Where a line below carries the word "prisma", include it in the count, then give the count alone.

━━ Data to examine

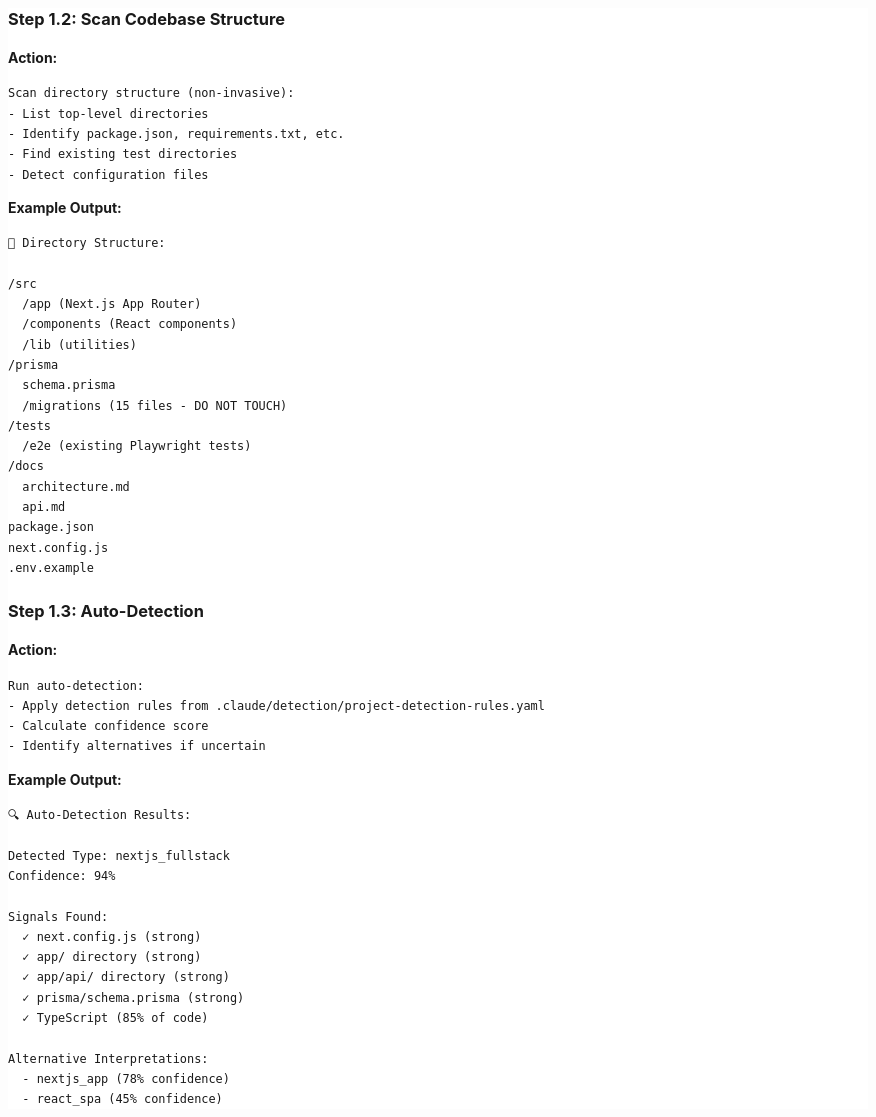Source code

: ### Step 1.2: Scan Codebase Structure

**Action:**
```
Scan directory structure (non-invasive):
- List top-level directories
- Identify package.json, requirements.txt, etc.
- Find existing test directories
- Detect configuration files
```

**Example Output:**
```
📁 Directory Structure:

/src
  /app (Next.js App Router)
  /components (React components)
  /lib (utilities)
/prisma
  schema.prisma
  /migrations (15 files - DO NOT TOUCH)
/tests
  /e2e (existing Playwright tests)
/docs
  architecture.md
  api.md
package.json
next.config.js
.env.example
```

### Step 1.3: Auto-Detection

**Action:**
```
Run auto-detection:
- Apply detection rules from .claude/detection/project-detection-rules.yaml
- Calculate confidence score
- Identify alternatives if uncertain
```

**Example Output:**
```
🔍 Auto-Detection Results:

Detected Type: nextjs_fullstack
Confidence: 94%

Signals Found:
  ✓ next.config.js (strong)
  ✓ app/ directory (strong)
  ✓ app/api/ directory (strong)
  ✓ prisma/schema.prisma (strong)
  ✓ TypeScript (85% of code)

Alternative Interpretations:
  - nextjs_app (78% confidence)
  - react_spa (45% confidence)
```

━━━━

### Answer to the exercise
3